Christmas with Sam and Robert was always exciting, they did not skimp when it came down to gift giving. Sam would usually gift me something African, such as a mask (from his own personal collection of African masks) I still have several, which I cherish to this very day. Robert would usually give me a piece of art, a silver bracelet, a small drawing or a photograph that he knew I’d been admiring over the time leading up to Christmas Day. Every Christmas too there would be the brand new wallet filled with cash!

These were the happy years, before the approaching storm. Although, I was not happy. I felt the frustrations of being an artist that wasn’t an artist, quite yet. I knew the road to being an artist is long and hard. For Robert, I put away all these feelings, my creative impulses, I put on hold. I sat with Robert and Sam in their own little fiefdom, a rarefied realm that belonged to both of them, together. Sam and Robert dismantled the art world and reinvented it to their own design. It was intoxicating and heady business. Especially to watch it as it all happened.

Even still, I felt overwhelmed by inadequacies, how do I put myself out there and make my own way through the young art scene that was exploding around downtown? My own peers? My milieu? I imagined most people looking in on my lifestyle from the outside could view it as privileged, perhaps even spoiled. Running around with Sam Wagstaff and Robert Mapplethorpe, and they’d be right. I was an artist’s model, recognizable to some walking down the street. Some would say they liked a picture that they’d seen of me that Robert had taken of me that they’d seen in a book or gallery show or museum exhibition.

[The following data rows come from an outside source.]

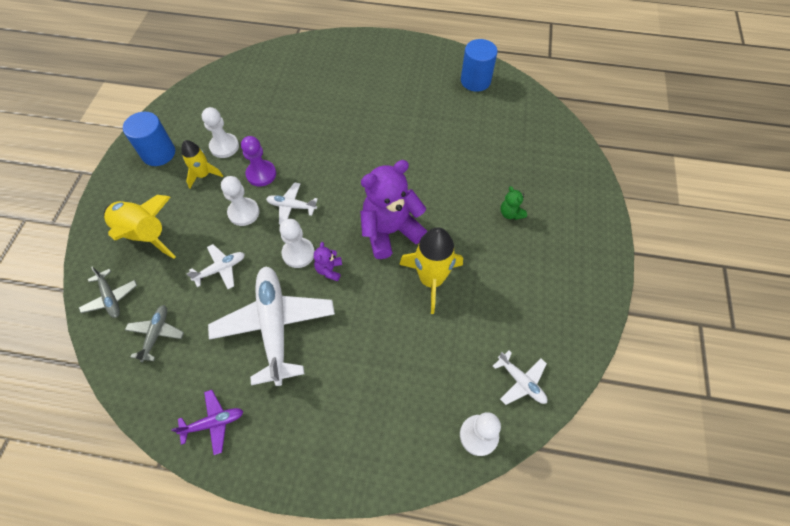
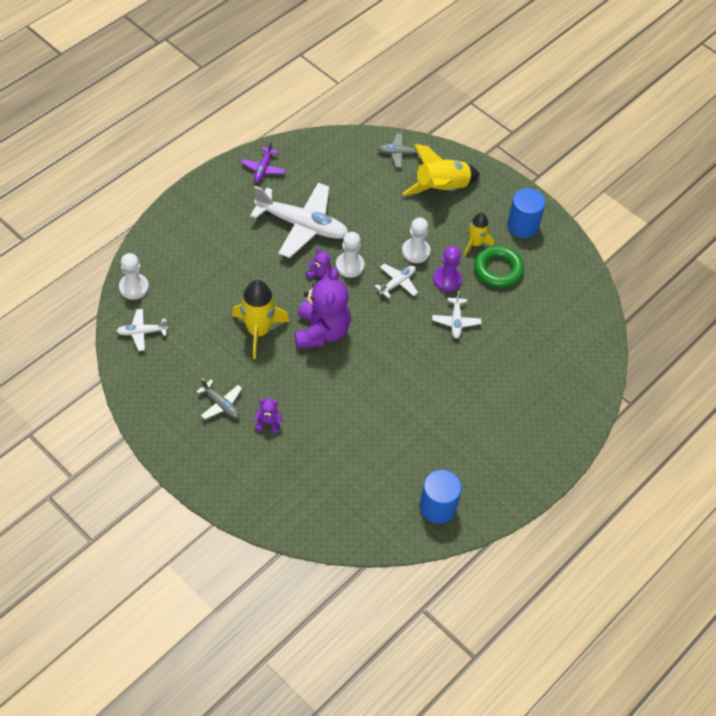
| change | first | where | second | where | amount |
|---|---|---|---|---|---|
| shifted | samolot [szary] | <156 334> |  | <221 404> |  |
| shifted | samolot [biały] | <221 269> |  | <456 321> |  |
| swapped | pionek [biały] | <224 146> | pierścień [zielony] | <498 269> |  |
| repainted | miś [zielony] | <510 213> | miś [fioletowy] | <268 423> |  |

Around this time I began to use heroin. I’d used heroin before ‘recreationally’ back in my gang banging days in Chicago in the 70s. It didn’t help matters that the drug of choice it seemed to all the downtown crowd was in fact heroin. It wasn’t even a stigma. It was fashionable, cheap, and easy to get too! Robert did not care for heroin. Also, he rarely drank. I saw him drunk maybe once, on champagne. He liked cocaine, but not in a gluttonous fashion, everything he did was elegant.

I felt I had to make a choice as to what I needed to do at this time. I was a part of the Mapplethorpe Studios but I never officially worked for them, though in hindsight I was a major part of the going ons there. In reality, I was really okay. But, I had my own little demons nipping at my heels. I was throwing up smokescreens that weren’t necessary. Inventing my own struggles. I continued to use and associate with other people caught up in the downtown drug scene.

The specter of AIDS had begun to rear it’s ugly head. Everyone talked about it all the time. People were getting it and dying from it very very quickly, the mood was ‘here today, gone tomorrow’. Robert had no desire to be monogamous, it wasn’t in his make up. We had a heated discussion about this. I felt as if I was caught in a downward spiral. We had to find another doctor because the one we went to regularly died from AIDS, he was an early casualty. The whole world was scrambling for a cure, but no one was coming up with an answer.

Meanwhile, I continued my slide into heroin addiction. Both Robert and Sam eventually died, first Sam, then Robert. I stayed in New York for nearly 2 years after that. But I couldn’t make a go of it. It was too hard. I was too weak, mentally and physically. I was at a loss. I crawled back to Chicago.

There, I revisited my past. I saw old friends, my family. My New York journey was over, the prodigal son had returned home, a failure. I checked into the Veterans Administration Hospital and detoxed off my addiction to heroin. I was back home again.